» Task requirements: Rewrite the lines below with every occurrence of "entry" changed to "record" and nothing else altered, omitting the pictures from your answer.

» Material provided:
- Opening Delimiter -
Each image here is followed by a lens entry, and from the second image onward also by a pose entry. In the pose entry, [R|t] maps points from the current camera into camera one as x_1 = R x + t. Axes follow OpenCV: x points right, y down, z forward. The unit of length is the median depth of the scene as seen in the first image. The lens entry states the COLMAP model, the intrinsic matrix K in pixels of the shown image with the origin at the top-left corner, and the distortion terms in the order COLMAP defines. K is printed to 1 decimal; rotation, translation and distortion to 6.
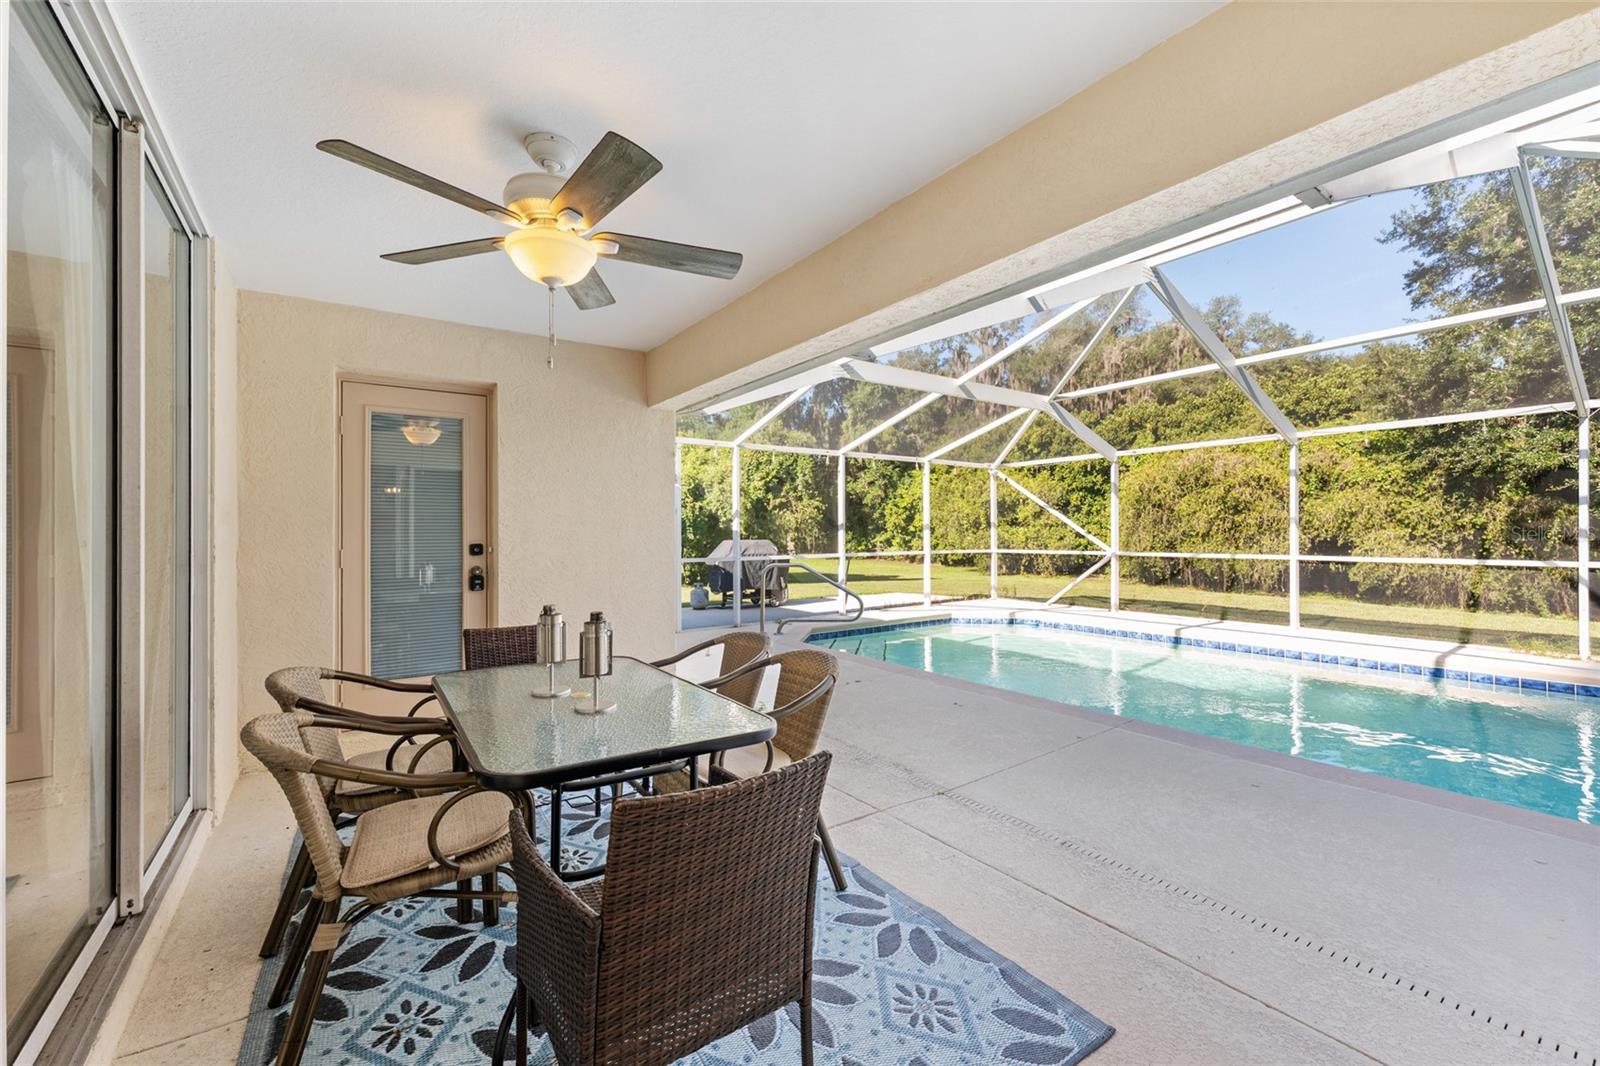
lens RADIAL K [[655.4, 0, 797.6], [0, 655.4, 531.2], [0, 0, 1]] dist [-0.000572, -0.000285]
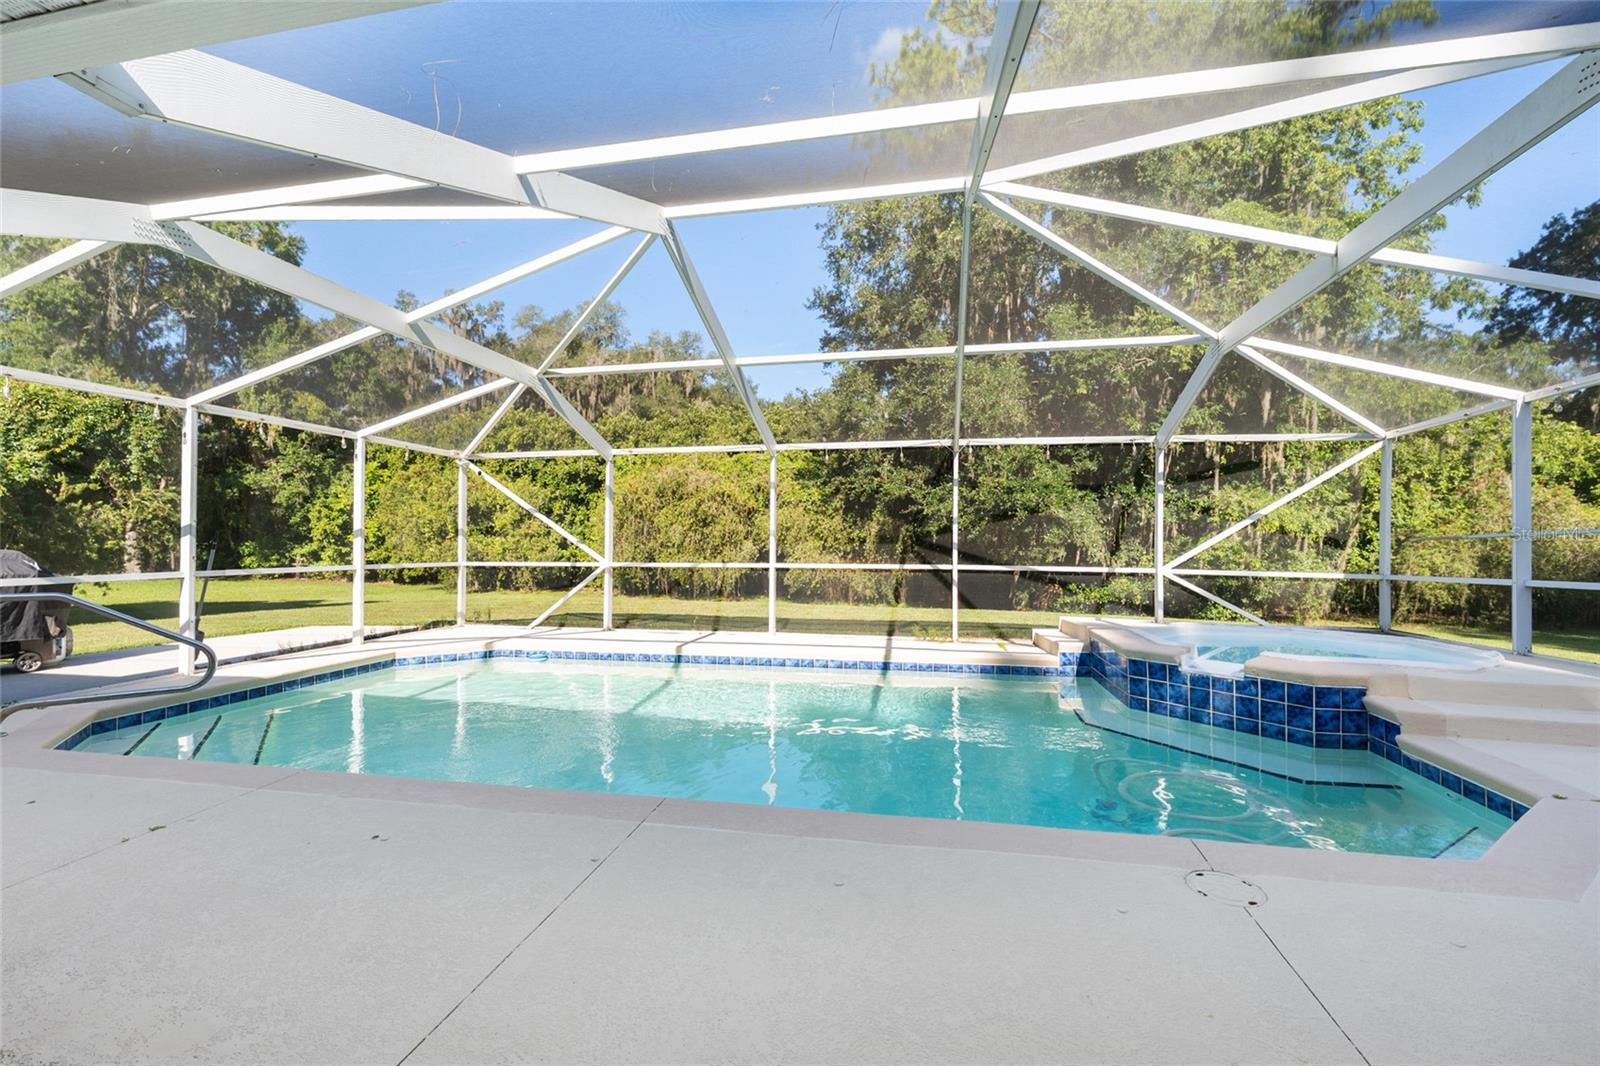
lens RADIAL K [[655.4, 0, 797.6], [0, 655.4, 531.2], [0, 0, 1]] dist [-0.000572, -0.000285]
pose [[0.725398, 0.018956, 0.688069, 0.041921], [-0.005248, 0.999744, -0.022010, 0.005087], [-0.688310, 0.012355, 0.725312, 0.127487]]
- Closing Delimiter -
» Result of the task:
Each image here is followed by a lens record, and from the second image onward also by a pose record. In the pose record, [R|t] maps points from the current camera into camera one as x_1 = R x + t. Axes follow OpenCV: x points right, y down, z forward. The unit of length is the median depth of the scene as seen in the first image. The lens record states the COLMAP model, the intrinsic matrix K in pixels of the shown image with the origin at the top-left corner, and the distortion terms in the order COLMAP defines. K is printed to 1 decimal; rotation, translation and distortion to 6.
lens RADIAL K [[655.4, 0, 797.6], [0, 655.4, 531.2], [0, 0, 1]] dist [-0.000572, -0.000285]
lens RADIAL K [[655.4, 0, 797.6], [0, 655.4, 531.2], [0, 0, 1]] dist [-0.000572, -0.000285]
pose [[0.725398, 0.018956, 0.688069, 0.041921], [-0.005248, 0.999744, -0.022010, 0.005087], [-0.688310, 0.012355, 0.725312, 0.127487]]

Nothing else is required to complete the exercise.